Activity: Throughout the listing that follows, find each line with the word "down" and copy it.

Information provided:
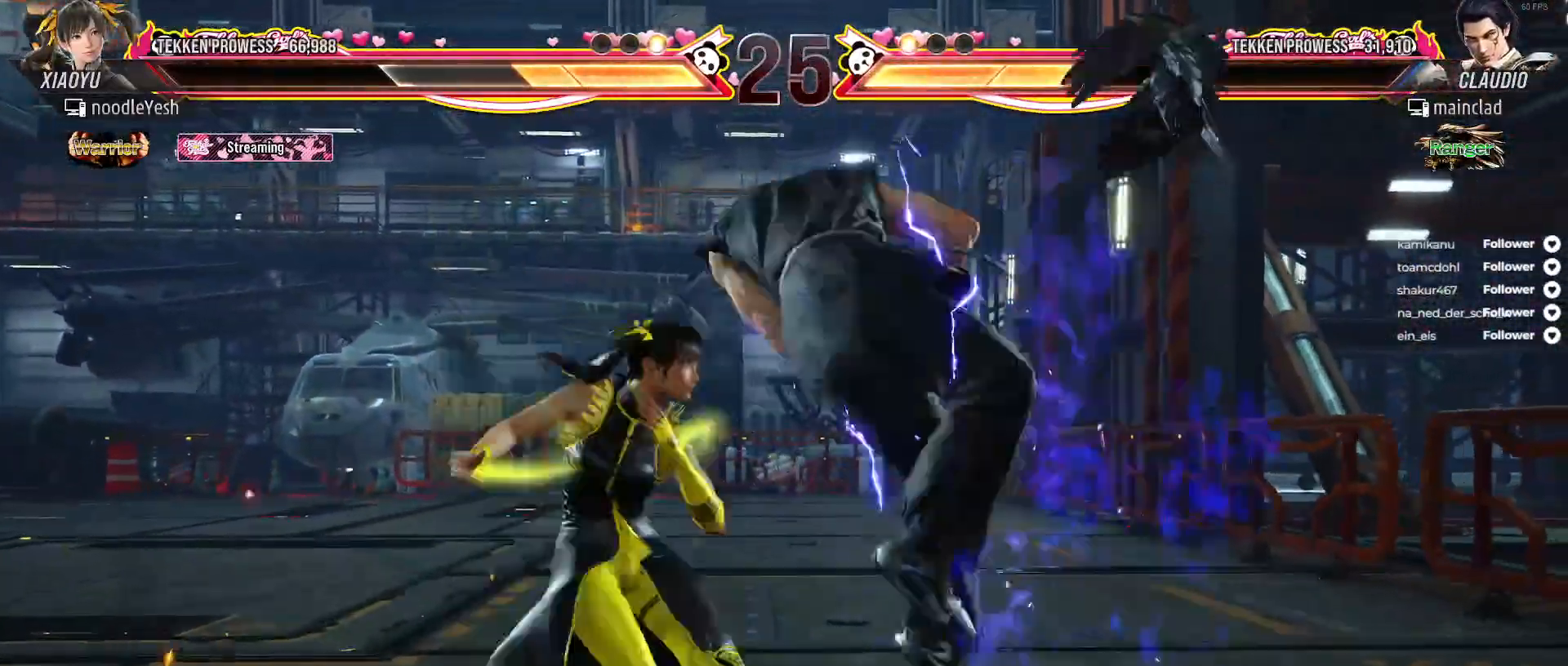
{"buttons": [], "right_stick": "center", "events": [[483, "DPAD_LEFT", "up"]]}
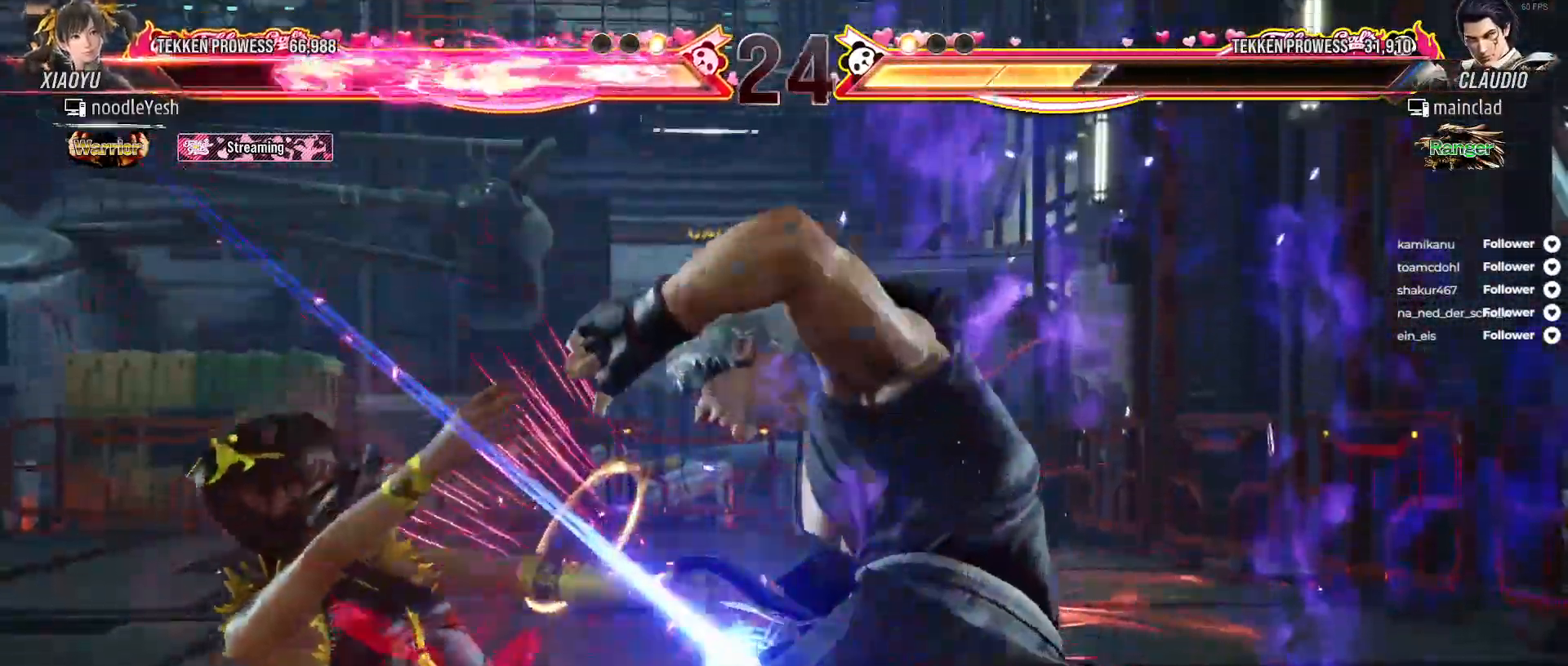
{"buttons": [], "right_stick": "center", "events": [[117, "DPAD_LEFT", "down"], [250, "DPAD_LEFT", "up"], [367, "DPAD_LEFT", "down"], [467, "DPAD_LEFT", "up"]]}
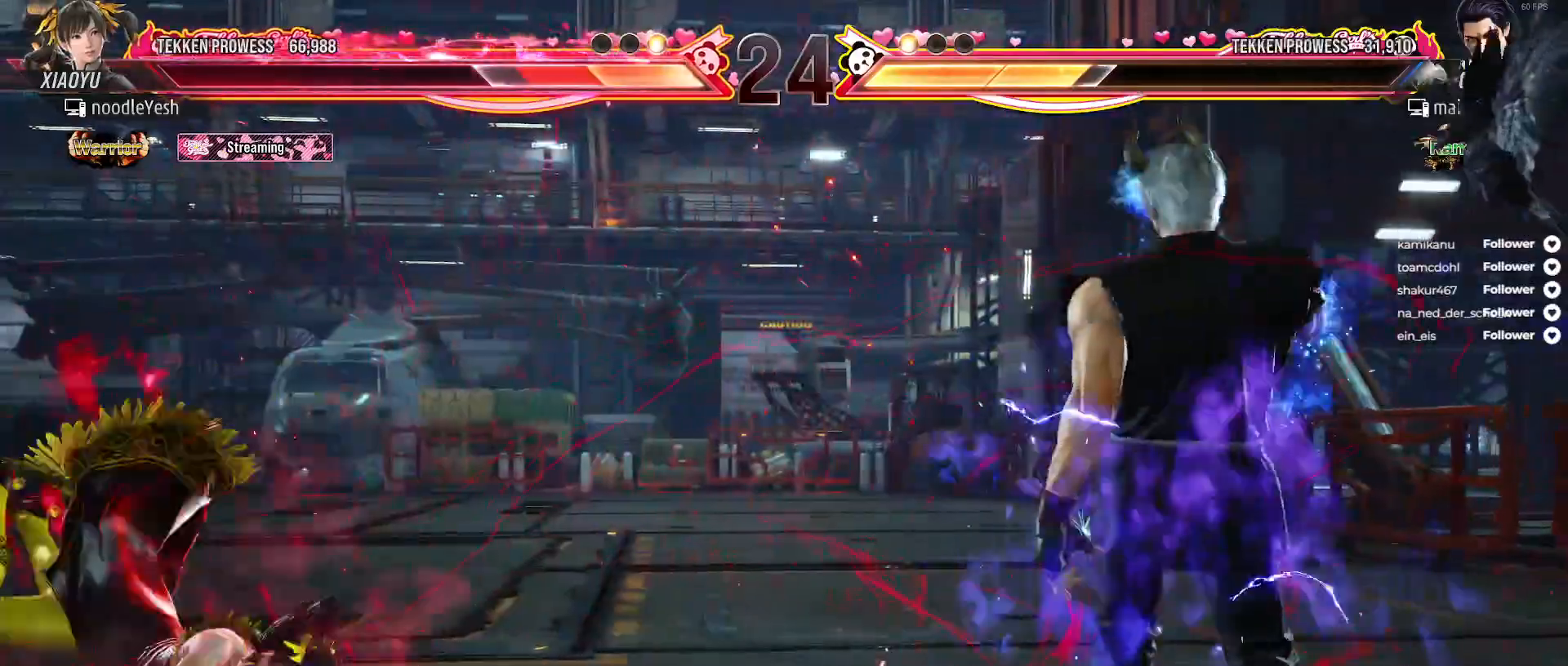
{"buttons": ["DPAD_LEFT"], "right_stick": "center", "events": [[50, "DPAD_LEFT", "down"], [133, "DPAD_LEFT", "up"], [183, "DPAD_LEFT", "down"], [267, "DPAD_LEFT", "up"], [350, "DPAD_LEFT", "down"], [433, "DPAD_LEFT", "up"], [483, "DPAD_LEFT", "down"]]}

Your response:
{"buttons": [], "right_stick": "center", "events": [[117, "DPAD_LEFT", "down"], [250, "DPAD_LEFT", "up"], [367, "DPAD_LEFT", "down"], [467, "DPAD_LEFT", "up"]]}
{"buttons": ["DPAD_LEFT"], "right_stick": "center", "events": [[50, "DPAD_LEFT", "down"], [133, "DPAD_LEFT", "up"], [183, "DPAD_LEFT", "down"], [267, "DPAD_LEFT", "up"], [350, "DPAD_LEFT", "down"], [433, "DPAD_LEFT", "up"], [483, "DPAD_LEFT", "down"]]}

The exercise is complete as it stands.